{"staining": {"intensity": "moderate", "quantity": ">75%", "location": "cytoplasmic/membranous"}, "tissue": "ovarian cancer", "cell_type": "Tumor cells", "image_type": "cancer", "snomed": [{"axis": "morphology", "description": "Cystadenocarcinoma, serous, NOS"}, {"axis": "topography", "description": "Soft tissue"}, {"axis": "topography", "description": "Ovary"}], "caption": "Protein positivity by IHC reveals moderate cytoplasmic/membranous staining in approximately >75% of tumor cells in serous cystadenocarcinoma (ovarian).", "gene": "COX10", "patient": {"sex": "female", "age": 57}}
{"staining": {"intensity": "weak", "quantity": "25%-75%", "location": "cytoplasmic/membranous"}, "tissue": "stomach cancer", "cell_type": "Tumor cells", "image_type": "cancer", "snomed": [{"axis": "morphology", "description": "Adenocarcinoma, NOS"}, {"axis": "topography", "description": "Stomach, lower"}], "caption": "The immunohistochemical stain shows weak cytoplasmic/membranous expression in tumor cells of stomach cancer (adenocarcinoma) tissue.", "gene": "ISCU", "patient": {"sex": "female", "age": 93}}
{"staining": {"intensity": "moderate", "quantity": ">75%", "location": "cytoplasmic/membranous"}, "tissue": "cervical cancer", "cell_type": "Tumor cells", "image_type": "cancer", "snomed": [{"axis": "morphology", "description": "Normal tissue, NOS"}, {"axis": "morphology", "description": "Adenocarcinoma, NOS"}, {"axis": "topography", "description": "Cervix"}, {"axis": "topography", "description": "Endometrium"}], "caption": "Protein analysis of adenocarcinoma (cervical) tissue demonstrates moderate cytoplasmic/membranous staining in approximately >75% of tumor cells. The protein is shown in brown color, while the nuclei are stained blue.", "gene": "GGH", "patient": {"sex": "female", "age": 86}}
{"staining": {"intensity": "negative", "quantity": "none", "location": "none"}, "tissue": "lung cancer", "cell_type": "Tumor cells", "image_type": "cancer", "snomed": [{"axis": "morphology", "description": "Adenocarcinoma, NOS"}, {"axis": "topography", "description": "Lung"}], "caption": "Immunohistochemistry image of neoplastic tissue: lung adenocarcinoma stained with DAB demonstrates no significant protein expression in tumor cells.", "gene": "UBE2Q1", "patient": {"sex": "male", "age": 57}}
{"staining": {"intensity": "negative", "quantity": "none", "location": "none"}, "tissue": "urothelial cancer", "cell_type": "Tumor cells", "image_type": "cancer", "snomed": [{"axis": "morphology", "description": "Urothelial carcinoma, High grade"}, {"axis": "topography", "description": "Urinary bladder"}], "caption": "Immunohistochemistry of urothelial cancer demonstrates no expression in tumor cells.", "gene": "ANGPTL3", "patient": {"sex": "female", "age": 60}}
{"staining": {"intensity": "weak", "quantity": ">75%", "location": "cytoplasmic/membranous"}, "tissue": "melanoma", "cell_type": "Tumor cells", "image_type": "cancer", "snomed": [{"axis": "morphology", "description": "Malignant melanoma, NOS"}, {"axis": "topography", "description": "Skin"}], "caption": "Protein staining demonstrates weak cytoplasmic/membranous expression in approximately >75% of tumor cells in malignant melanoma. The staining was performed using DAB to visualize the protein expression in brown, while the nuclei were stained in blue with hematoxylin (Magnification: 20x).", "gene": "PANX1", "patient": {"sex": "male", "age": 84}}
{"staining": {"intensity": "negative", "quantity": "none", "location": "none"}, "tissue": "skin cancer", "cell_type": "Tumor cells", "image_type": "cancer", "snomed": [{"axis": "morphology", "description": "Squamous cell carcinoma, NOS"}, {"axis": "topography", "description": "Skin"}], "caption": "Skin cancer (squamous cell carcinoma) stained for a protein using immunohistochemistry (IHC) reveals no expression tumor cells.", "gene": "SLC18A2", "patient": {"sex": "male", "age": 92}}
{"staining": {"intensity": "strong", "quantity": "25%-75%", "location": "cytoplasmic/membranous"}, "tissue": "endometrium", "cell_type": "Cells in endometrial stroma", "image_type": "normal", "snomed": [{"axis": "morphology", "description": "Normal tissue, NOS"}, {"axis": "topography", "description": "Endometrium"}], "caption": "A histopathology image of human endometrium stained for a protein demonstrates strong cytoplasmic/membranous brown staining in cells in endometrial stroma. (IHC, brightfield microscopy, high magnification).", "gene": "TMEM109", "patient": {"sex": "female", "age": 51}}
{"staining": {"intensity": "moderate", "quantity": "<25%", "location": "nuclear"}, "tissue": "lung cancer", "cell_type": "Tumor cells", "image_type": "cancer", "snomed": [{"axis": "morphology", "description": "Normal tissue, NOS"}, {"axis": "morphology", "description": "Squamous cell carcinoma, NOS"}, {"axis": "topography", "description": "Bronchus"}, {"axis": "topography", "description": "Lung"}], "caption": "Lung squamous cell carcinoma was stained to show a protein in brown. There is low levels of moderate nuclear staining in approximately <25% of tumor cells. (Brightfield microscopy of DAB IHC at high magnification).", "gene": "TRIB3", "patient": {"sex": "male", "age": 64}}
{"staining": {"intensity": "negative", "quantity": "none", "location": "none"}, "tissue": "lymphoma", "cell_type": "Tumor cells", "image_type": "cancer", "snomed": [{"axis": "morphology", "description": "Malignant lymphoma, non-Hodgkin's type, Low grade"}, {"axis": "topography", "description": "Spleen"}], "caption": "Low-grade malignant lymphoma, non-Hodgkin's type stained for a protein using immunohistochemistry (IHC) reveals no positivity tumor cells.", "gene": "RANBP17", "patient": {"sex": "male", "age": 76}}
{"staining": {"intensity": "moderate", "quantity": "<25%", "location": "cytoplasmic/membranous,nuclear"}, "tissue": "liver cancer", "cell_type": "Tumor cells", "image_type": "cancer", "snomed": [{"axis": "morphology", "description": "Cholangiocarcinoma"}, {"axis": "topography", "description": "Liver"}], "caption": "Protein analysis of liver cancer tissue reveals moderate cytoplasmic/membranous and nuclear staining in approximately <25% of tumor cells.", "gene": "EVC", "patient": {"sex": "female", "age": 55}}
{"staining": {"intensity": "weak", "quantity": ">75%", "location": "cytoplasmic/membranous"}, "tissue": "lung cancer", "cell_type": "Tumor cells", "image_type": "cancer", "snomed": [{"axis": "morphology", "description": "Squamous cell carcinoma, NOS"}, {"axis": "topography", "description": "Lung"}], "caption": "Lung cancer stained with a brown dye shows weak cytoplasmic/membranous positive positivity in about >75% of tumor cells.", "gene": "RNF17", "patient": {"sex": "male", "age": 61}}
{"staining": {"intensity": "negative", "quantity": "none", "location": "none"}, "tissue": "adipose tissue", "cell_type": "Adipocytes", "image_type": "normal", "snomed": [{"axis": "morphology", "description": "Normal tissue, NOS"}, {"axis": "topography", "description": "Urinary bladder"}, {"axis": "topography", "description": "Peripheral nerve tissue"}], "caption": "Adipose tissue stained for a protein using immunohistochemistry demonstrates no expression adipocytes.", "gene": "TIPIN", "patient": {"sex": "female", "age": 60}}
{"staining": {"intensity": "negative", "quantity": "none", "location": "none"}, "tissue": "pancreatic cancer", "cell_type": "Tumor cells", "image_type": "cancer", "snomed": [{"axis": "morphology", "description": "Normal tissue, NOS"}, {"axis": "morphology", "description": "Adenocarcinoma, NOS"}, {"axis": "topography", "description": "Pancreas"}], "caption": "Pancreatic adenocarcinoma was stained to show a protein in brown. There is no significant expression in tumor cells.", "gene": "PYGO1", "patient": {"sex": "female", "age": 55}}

-------

Copy out every entry above exactly.

→ **WRITTEN RESPONSE**:
{"staining": {"intensity": "moderate", "quantity": ">75%", "location": "cytoplasmic/membranous"}, "tissue": "ovarian cancer", "cell_type": "Tumor cells", "image_type": "cancer", "snomed": [{"axis": "morphology", "description": "Cystadenocarcinoma, serous, NOS"}, {"axis": "topography", "description": "Soft tissue"}, {"axis": "topography", "description": "Ovary"}], "caption": "Protein positivity by IHC reveals moderate cytoplasmic/membranous staining in approximately >75% of tumor cells in serous cystadenocarcinoma (ovarian).", "gene": "COX10", "patient": {"sex": "female", "age": 57}}
{"staining": {"intensity": "weak", "quantity": "25%-75%", "location": "cytoplasmic/membranous"}, "tissue": "stomach cancer", "cell_type": "Tumor cells", "image_type": "cancer", "snomed": [{"axis": "morphology", "description": "Adenocarcinoma, NOS"}, {"axis": "topography", "description": "Stomach, lower"}], "caption": "The immunohistochemical stain shows weak cytoplasmic/membranous expression in tumor cells of stomach cancer (adenocarcinoma) tissue.", "gene": "ISCU", "patient": {"sex": "female", "age": 93}}
{"staining": {"intensity": "moderate", "quantity": ">75%", "location": "cytoplasmic/membranous"}, "tissue": "cervical cancer", "cell_type": "Tumor cells", "image_type": "cancer", "snomed": [{"axis": "morphology", "description": "Normal tissue, NOS"}, {"axis": "morphology", "description": "Adenocarcinoma, NOS"}, {"axis": "topography", "description": "Cervix"}, {"axis": "topography", "description": "Endometrium"}], "caption": "Protein analysis of adenocarcinoma (cervical) tissue demonstrates moderate cytoplasmic/membranous staining in approximately >75% of tumor cells. The protein is shown in brown color, while the nuclei are stained blue.", "gene": "GGH", "patient": {"sex": "female", "age": 86}}
{"staining": {"intensity": "negative", "quantity": "none", "location": "none"}, "tissue": "lung cancer", "cell_type": "Tumor cells", "image_type": "cancer", "snomed": [{"axis": "morphology", "description": "Adenocarcinoma, NOS"}, {"axis": "topography", "description": "Lung"}], "caption": "Immunohistochemistry image of neoplastic tissue: lung adenocarcinoma stained with DAB demonstrates no significant protein expression in tumor cells.", "gene": "UBE2Q1", "patient": {"sex": "male", "age": 57}}
{"staining": {"intensity": "negative", "quantity": "none", "location": "none"}, "tissue": "urothelial cancer", "cell_type": "Tumor cells", "image_type": "cancer", "snomed": [{"axis": "morphology", "description": "Urothelial carcinoma, High grade"}, {"axis": "topography", "description": "Urinary bladder"}], "caption": "Immunohistochemistry of urothelial cancer demonstrates no expression in tumor cells.", "gene": "ANGPTL3", "patient": {"sex": "female", "age": 60}}
{"staining": {"intensity": "weak", "quantity": ">75%", "location": "cytoplasmic/membranous"}, "tissue": "melanoma", "cell_type": "Tumor cells", "image_type": "cancer", "snomed": [{"axis": "morphology", "description": "Malignant melanoma, NOS"}, {"axis": "topography", "description": "Skin"}], "caption": "Protein staining demonstrates weak cytoplasmic/membranous expression in approximately >75% of tumor cells in malignant melanoma. The staining was performed using DAB to visualize the protein expression in brown, while the nuclei were stained in blue with hematoxylin (Magnification: 20x).", "gene": "PANX1", "patient": {"sex": "male", "age": 84}}
{"staining": {"intensity": "negative", "quantity": "none", "location": "none"}, "tissue": "skin cancer", "cell_type": "Tumor cells", "image_type": "cancer", "snomed": [{"axis": "morphology", "description": "Squamous cell carcinoma, NOS"}, {"axis": "topography", "description": "Skin"}], "caption": "Skin cancer (squamous cell carcinoma) stained for a protein using immunohistochemistry (IHC) reveals no expression tumor cells.", "gene": "SLC18A2", "patient": {"sex": "male", "age": 92}}
{"staining": {"intensity": "strong", "quantity": "25%-75%", "location": "cytoplasmic/membranous"}, "tissue": "endometrium", "cell_type": "Cells in endometrial stroma", "image_type": "normal", "snomed": [{"axis": "morphology", "description": "Normal tissue, NOS"}, {"axis": "topography", "description": "Endometrium"}], "caption": "A histopathology image of human endometrium stained for a protein demonstrates strong cytoplasmic/membranous brown staining in cells in endometrial stroma. (IHC, brightfield microscopy, high magnification).", "gene": "TMEM109", "patient": {"sex": "female", "age": 51}}
{"staining": {"intensity": "moderate", "quantity": "<25%", "location": "nuclear"}, "tissue": "lung cancer", "cell_type": "Tumor cells", "image_type": "cancer", "snomed": [{"axis": "morphology", "description": "Normal tissue, NOS"}, {"axis": "morphology", "description": "Squamous cell carcinoma, NOS"}, {"axis": "topography", "description": "Bronchus"}, {"axis": "topography", "description": "Lung"}], "caption": "Lung squamous cell carcinoma was stained to show a protein in brown. There is low levels of moderate nuclear staining in approximately <25% of tumor cells. (Brightfield microscopy of DAB IHC at high magnification).", "gene": "TRIB3", "patient": {"sex": "male", "age": 64}}
{"staining": {"intensity": "negative", "quantity": "none", "location": "none"}, "tissue": "lymphoma", "cell_type": "Tumor cells", "image_type": "cancer", "snomed": [{"axis": "morphology", "description": "Malignant lymphoma, non-Hodgkin's type, Low grade"}, {"axis": "topography", "description": "Spleen"}], "caption": "Low-grade malignant lymphoma, non-Hodgkin's type stained for a protein using immunohistochemistry (IHC) reveals no positivity tumor cells.", "gene": "RANBP17", "patient": {"sex": "male", "age": 76}}
{"staining": {"intensity": "moderate", "quantity": "<25%", "location": "cytoplasmic/membranous,nuclear"}, "tissue": "liver cancer", "cell_type": "Tumor cells", "image_type": "cancer", "snomed": [{"axis": "morphology", "description": "Cholangiocarcinoma"}, {"axis": "topography", "description": "Liver"}], "caption": "Protein analysis of liver cancer tissue reveals moderate cytoplasmic/membranous and nuclear staining in approximately <25% of tumor cells.", "gene": "EVC", "patient": {"sex": "female", "age": 55}}
{"staining": {"intensity": "weak", "quantity": ">75%", "location": "cytoplasmic/membranous"}, "tissue": "lung cancer", "cell_type": "Tumor cells", "image_type": "cancer", "snomed": [{"axis": "morphology", "description": "Squamous cell carcinoma, NOS"}, {"axis": "topography", "description": "Lung"}], "caption": "Lung cancer stained with a brown dye shows weak cytoplasmic/membranous positive positivity in about >75% of tumor cells.", "gene": "RNF17", "patient": {"sex": "male", "age": 61}}
{"staining": {"intensity": "negative", "quantity": "none", "location": "none"}, "tissue": "adipose tissue", "cell_type": "Adipocytes", "image_type": "normal", "snomed": [{"axis": "morphology", "description": "Normal tissue, NOS"}, {"axis": "topography", "description": "Urinary bladder"}, {"axis": "topography", "description": "Peripheral nerve tissue"}], "caption": "Adipose tissue stained for a protein using immunohistochemistry demonstrates no expression adipocytes.", "gene": "TIPIN", "patient": {"sex": "female", "age": 60}}
{"staining": {"intensity": "negative", "quantity": "none", "location": "none"}, "tissue": "pancreatic cancer", "cell_type": "Tumor cells", "image_type": "cancer", "snomed": [{"axis": "morphology", "description": "Normal tissue, NOS"}, {"axis": "morphology", "description": "Adenocarcinoma, NOS"}, {"axis": "topography", "description": "Pancreas"}], "caption": "Pancreatic adenocarcinoma was stained to show a protein in brown. There is no significant expression in tumor cells.", "gene": "PYGO1", "patient": {"sex": "female", "age": 55}}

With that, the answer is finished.